* **Consignes**
a) Dans le texte sur les régions anglophones du Cameroun, relevez les secteurs économiques énumérés dans la phrase qui commence par « Par ailleurs ».
b) Poursuivez le texte sur les régions anglophones du Cameroun après sa dernière phrase.

* **Texte présenté**
━━━━━━━━━━━━━━━━
Les régions anglophones du nord-ouest et sud-ouest Cameroun représenteraient environ 20% de la population selon les estimations de Atlas des populations et pays du monde de  2018. Globalement l’on aurait :

Nord-ouest : 1 968 578  habitants

Sud-ouest : 1 553 320 habitants

Soit un total de 3 521 898 habitants pour les deux régions anglophone.

La majorité de la population du Nord-Ouest appartient aux groupes ethniques des « Grassfields », tandis que les groupes ethniques Sawa dominent le Sud-Ouest.

Activités économique

Bien que les deux régions du NOSO partagent une culture et une histoire commune, les disparités économiques entre elles sont flagrantes. La région du sud-ouest possède un tissu économique riche et varié contrairement au nord-ouest où l’activité économique est encore basée principalement sur l’agriculture (notamment la culture du riz à travers l’Upper Nun Valley Development Authority -UNVDA), du cacao, du café.  L’élevage et l’artisanat y est également très présent.

Par contre au Sud-ouest l’activité économique était avant la crise diversifiée et prolifique. Dans le secteur agricole avec la CDC (Cameroon Development Corporation) spécialisée dans la banane et la Pamol qui produit l’hévéa et l’huile de palme en évoluant ainsi dans l’agro-industrie. Dans le secteur industriel, l’unique raffinerie d’hydrocarbures du Cameroun, dispose d’une capacité annuelle de 3,5 millions de tonnes se Situe dans la cité balnéaire de Limbé, la Société nationale de raffinage (Sonara). Selon les estimations de la Société nationale des hydrocarbures (SNH), la localité de Bakassi totaliserait 10 % des réserves mondiales de pétrole et de gaz, soit 157 milliards de mètres cubes. Dans le secteur des technologies, télécommunications et TIC la capitale régionale du Sud-Ouest Buéa,  a attirée des talents qui trouvaient des emplois dans des multiples startups qui forment cet écosystème qui a été baptisée la Silicon Mountain.

Par ailleurs d’autres secteurs économiques comme le transport, l’hôtellerie, la restauration et le tourisme y étaient en pleine progression.

Le pesant impact de la crise sociopolitique  dans les régions anglophones du NOSO au Cameroun.
━━━━━━━━━━━━━━━━
* **Extraits du listing**

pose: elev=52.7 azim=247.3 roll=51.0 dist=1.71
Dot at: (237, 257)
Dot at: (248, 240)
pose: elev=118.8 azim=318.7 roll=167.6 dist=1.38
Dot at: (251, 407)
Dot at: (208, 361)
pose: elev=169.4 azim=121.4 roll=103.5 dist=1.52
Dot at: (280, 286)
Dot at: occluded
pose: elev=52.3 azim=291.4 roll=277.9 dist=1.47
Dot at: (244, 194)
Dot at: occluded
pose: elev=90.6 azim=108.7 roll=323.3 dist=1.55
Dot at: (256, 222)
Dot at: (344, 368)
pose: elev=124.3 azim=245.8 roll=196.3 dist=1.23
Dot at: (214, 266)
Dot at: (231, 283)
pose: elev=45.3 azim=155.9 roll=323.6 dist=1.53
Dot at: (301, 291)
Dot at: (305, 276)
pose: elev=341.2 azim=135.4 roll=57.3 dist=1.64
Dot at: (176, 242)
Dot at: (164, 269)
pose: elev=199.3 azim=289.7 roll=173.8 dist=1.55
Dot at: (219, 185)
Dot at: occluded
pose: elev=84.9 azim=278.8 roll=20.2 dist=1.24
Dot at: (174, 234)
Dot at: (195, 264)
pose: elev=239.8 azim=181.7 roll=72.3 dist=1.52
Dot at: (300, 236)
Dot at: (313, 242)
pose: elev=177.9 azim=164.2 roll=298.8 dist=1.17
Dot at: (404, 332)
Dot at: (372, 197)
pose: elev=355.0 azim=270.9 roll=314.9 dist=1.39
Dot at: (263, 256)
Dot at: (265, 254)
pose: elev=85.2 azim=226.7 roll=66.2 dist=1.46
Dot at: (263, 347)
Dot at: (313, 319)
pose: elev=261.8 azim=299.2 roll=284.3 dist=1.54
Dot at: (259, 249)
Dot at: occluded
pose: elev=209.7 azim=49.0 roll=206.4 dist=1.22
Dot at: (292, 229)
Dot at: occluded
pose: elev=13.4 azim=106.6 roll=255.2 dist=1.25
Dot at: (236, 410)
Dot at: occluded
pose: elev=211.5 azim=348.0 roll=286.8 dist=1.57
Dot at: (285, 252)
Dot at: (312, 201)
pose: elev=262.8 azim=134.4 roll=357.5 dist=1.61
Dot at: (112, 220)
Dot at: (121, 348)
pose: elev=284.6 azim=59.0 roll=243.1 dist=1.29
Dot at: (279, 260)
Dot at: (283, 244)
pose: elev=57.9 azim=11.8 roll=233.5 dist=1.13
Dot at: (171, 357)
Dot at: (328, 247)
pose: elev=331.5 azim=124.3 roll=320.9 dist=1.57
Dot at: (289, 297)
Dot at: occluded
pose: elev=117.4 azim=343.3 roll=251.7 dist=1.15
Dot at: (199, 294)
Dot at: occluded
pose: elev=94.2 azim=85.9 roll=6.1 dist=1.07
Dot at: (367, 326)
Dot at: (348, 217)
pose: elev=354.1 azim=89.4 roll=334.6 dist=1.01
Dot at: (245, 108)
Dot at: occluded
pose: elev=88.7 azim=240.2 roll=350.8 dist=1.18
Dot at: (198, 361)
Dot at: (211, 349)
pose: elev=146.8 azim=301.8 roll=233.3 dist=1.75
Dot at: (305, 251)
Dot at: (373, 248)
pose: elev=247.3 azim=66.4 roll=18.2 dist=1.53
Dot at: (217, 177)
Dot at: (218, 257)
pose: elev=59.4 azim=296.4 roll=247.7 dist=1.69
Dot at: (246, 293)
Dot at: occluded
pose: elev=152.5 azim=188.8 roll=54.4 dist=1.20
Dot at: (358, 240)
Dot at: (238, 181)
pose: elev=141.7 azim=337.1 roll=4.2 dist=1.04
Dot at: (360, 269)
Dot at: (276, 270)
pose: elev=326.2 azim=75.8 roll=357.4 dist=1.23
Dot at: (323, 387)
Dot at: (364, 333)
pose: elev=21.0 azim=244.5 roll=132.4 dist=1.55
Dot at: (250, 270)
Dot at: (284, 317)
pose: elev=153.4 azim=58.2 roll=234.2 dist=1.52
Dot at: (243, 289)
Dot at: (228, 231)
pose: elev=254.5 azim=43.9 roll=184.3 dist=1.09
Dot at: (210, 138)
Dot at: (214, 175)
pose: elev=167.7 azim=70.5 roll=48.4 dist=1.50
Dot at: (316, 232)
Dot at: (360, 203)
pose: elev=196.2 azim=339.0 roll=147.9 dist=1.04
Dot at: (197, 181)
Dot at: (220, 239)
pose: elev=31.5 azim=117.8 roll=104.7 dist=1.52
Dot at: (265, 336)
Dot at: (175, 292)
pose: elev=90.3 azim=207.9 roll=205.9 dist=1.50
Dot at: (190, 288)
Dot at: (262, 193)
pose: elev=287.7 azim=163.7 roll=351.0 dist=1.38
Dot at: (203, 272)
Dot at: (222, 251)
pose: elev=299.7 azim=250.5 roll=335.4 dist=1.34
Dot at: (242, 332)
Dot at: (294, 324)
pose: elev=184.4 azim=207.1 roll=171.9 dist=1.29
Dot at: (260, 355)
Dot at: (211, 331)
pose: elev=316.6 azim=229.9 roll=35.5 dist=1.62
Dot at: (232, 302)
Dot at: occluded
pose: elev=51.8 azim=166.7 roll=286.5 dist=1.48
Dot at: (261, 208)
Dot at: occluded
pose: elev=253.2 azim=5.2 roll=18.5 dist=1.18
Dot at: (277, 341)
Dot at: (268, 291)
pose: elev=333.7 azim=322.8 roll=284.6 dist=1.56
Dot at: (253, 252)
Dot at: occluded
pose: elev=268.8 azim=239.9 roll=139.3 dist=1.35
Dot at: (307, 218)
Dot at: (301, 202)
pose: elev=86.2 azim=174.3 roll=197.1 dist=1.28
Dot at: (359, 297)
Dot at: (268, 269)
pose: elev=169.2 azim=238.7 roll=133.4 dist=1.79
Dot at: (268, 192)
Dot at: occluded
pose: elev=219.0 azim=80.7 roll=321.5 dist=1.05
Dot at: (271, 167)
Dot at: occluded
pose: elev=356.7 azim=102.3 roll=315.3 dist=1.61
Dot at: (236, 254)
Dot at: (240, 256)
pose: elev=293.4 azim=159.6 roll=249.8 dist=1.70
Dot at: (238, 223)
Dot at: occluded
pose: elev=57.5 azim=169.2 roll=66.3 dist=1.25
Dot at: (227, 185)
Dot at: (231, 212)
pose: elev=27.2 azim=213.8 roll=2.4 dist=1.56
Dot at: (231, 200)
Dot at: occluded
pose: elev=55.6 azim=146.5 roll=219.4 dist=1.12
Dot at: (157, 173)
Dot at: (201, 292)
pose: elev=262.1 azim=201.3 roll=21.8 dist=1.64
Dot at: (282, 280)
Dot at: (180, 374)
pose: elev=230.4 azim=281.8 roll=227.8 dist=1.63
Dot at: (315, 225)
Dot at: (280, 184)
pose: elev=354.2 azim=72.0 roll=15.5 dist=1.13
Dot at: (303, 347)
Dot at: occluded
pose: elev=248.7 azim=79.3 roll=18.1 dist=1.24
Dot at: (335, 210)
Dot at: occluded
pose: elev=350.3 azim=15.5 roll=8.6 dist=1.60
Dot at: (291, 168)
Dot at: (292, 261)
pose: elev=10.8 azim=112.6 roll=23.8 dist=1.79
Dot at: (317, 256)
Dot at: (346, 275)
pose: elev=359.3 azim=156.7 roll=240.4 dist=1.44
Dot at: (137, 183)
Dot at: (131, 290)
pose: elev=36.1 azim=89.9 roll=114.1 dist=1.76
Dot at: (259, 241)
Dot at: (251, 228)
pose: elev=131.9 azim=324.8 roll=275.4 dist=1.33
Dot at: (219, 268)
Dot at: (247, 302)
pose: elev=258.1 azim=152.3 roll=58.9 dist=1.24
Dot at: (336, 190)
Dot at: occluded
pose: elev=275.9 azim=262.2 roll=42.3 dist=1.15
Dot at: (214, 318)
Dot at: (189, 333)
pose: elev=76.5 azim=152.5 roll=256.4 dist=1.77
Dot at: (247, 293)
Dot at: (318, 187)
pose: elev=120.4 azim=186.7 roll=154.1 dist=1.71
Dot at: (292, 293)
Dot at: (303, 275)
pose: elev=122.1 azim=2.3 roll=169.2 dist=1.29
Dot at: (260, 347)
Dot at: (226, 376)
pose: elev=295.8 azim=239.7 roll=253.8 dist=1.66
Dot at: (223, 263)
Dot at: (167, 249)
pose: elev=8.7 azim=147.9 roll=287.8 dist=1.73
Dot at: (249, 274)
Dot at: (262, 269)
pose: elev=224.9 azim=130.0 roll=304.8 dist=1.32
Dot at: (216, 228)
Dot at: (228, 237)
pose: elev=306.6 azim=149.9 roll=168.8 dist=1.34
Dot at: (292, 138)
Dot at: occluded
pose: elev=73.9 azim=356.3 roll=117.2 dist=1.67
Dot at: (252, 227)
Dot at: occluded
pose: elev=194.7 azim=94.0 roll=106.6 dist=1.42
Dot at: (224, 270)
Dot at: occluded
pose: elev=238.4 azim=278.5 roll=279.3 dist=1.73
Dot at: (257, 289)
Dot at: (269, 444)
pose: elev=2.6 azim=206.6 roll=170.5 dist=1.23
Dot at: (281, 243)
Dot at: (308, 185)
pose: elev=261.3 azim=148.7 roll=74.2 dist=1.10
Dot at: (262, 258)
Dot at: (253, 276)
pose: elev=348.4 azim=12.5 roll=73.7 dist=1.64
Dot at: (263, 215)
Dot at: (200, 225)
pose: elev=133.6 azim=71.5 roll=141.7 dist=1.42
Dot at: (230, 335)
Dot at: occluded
━━━━━━━━━━━━━━━━
* **Résultats attendus**
a) le transport, l'hôtellerie, la restauration, le tourisme

b)
des populations de Kumba qui marche pour protester contre la violence dans les écoles
Une marche symbolique des population de Kumba après un énième massacre dans une école de la localité

Bien que les deux régions soient profondément touchées par le conflit, les niveaux d’accès et d’activité économique semblent être plus élevés dans le Sud-Ouest. Il existe d’importants griefs historiques entre les deux régions, antérieurs à la crise, qui ne doivent pas être occultés par une focalisation sur les divisions Anglophones-Francophones. Les tensions entre les régions s’expliquent par les différences entre le Sud-Ouest, riche en ressources, qui abrite les principaux gisements pétroliers offshore connus du pays et possède une agro-industrie développée, et le Nord-Ouest essentiellement montagneux. En 2014, l’incidence de la pauvreté (pourcentage de la population sous le seuil de pauvreté national) dans le Nord-Ouest oscillait autour de 55 % — dépassée seulement par le Nord et l’Extrême-Nord, tandis que le Sud-Ouest n’avait une incidence de la pauvreté plus élevée (à 18 %). La crise a accru la fragilité du pays dans son ensemble.

En dehors du domaine économique, tous les secteurs de la vie sociale sont gravement affectés par la guerre dans cette région. Tout le système éducatif est remis en cause, certains groupes armés de séparatistes vont jusqu’à interdire l’ouverture des écoles. Certaines estimations font état de plus de 65% des établissements scolaires primaire et secondaire qui auraient fermés depuis le début de cette crise. L’accès aux soins de santé est devenu complètement précaire.  L’impact environnemental de ce conflit reste encore difficile à évaluer mais l’on est déjà convaincu de sa profonde gravité sur les écosystèmes.

Cette  crise au NOSO continue d’être de plus en plus  marquée par la criminalisation, car les groupes se fragmentent et de nouveaux acteurs se joignent à la mêlée ; certains ont des intentions purement criminelles, d’autres ont fusionné avec des groupes établis. Les deux parties ont également été accusées de piller des villages, de procéder à des assassinats arbitraires et de commettre des violations des droits de l’homme, notamment le démembrement de civils. Les milices ont également de plus en plus recours aux enlèvements contre rançon.